WORK INSTRUCTION: Restate all of the entries exactly, each line as it stands.
--------------------------------
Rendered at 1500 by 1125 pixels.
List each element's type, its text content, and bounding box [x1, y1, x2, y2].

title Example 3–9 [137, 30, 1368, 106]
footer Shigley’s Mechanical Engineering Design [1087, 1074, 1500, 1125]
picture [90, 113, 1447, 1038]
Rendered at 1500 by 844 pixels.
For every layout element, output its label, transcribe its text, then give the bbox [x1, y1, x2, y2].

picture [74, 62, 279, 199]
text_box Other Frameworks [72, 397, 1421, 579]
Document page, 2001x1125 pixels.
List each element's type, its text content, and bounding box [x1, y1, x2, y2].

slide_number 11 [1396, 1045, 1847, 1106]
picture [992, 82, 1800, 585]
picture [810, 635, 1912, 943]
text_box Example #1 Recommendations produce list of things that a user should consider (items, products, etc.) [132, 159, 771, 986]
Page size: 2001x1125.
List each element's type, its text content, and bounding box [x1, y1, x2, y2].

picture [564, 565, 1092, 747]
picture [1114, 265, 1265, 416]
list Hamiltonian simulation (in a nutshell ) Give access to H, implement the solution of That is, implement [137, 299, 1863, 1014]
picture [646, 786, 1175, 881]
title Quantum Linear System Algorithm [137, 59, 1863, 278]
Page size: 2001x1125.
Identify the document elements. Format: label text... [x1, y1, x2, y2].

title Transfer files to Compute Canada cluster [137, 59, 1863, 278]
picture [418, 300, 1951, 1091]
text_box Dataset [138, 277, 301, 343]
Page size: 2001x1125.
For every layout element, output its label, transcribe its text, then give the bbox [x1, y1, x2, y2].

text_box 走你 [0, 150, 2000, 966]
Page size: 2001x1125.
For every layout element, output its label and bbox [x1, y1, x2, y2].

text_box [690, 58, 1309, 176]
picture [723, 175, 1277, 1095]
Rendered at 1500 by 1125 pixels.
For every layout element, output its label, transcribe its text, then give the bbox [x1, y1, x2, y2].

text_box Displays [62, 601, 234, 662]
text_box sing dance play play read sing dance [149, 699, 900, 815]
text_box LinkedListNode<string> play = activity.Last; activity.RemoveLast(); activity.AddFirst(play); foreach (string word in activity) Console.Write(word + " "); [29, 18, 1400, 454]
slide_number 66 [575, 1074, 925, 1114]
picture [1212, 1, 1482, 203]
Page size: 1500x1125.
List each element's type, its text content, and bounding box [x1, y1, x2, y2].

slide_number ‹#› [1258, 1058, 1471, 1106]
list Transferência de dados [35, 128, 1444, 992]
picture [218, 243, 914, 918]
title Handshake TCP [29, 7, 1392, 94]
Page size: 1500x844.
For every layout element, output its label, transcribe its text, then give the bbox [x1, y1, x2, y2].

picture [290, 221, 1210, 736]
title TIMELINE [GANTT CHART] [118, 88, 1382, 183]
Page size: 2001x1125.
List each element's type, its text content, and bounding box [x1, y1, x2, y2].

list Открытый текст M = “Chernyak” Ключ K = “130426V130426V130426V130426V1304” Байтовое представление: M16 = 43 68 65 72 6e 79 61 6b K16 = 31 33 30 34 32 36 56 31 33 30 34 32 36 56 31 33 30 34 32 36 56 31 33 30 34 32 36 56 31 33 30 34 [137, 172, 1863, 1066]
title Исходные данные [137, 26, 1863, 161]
--------------------------------
WRITTEN REPLY:
Rendered at 1500 by 1125 pixels.
List each element's type, its text content, and bounding box [x1, y1, x2, y2].

title Example 3–9 [137, 30, 1368, 106]
footer Shigley’s Mechanical Engineering Design [1087, 1074, 1500, 1125]
picture [90, 113, 1447, 1038]
Rendered at 1500 by 844 pixels.
For every layout element, output its label, transcribe its text, then give the bbox [x1, y1, x2, y2].

picture [74, 62, 279, 199]
text_box Other Frameworks [72, 397, 1421, 579]
Document page, 2001x1125 pixels.
List each element's type, its text content, and bounding box [x1, y1, x2, y2].

slide_number 11 [1396, 1045, 1847, 1106]
picture [992, 82, 1800, 585]
picture [810, 635, 1912, 943]
text_box Example #1 Recommendations produce list of things that a user should consider (items, products, etc.) [132, 159, 771, 986]
Page size: 2001x1125.
List each element's type, its text content, and bounding box [x1, y1, x2, y2].

picture [564, 565, 1092, 747]
picture [1114, 265, 1265, 416]
list Hamiltonian simulation (in a nutshell ) Give access to H, implement the solution of That is, implement [137, 299, 1863, 1014]
picture [646, 786, 1175, 881]
title Quantum Linear System Algorithm [137, 59, 1863, 278]
Page size: 2001x1125.
Identify the document elements. Format: label text... [x1, y1, x2, y2].

title Transfer files to Compute Canada cluster [137, 59, 1863, 278]
picture [418, 300, 1951, 1091]
text_box Dataset [138, 277, 301, 343]
Page size: 2001x1125.
For every layout element, output its label, transcribe its text, then give the bbox [x1, y1, x2, y2].

text_box 走你 [0, 150, 2000, 966]
Page size: 2001x1125.
For every layout element, output its label and bbox [x1, y1, x2, y2].

text_box [690, 58, 1309, 176]
picture [723, 175, 1277, 1095]
Rendered at 1500 by 1125 pixels.
For every layout element, output its label, transcribe its text, then give the bbox [x1, y1, x2, y2].

text_box Displays [62, 601, 234, 662]
text_box sing dance play play read sing dance [149, 699, 900, 815]
text_box LinkedListNode<string> play = activity.Last; activity.RemoveLast(); activity.AddFirst(play); foreach (string word in activity) Console.Write(word + " "); [29, 18, 1400, 454]
slide_number 66 [575, 1074, 925, 1114]
picture [1212, 1, 1482, 203]
Page size: 1500x1125.
List each element's type, its text content, and bounding box [x1, y1, x2, y2].

slide_number ‹#› [1258, 1058, 1471, 1106]
list Transferência de dados [35, 128, 1444, 992]
picture [218, 243, 914, 918]
title Handshake TCP [29, 7, 1392, 94]
Page size: 1500x844.
For every layout element, output its label, transcribe its text, then give the bbox [x1, y1, x2, y2].

picture [290, 221, 1210, 736]
title TIMELINE [GANTT CHART] [118, 88, 1382, 183]
Page size: 2001x1125.
List each element's type, its text content, and bounding box [x1, y1, x2, y2].

list Открытый текст M = “Chernyak” Ключ K = “130426V130426V130426V130426V1304” Байтовое представление: M16 = 43 68 65 72 6e 79 61 6b K16 = 31 33 30 34 32 36 56 31 33 30 34 32 36 56 31 33 30 34 32 36 56 31 33 30 34 32 36 56 31 33 30 34 [137, 172, 1863, 1066]
title Исходные данные [137, 26, 1863, 161]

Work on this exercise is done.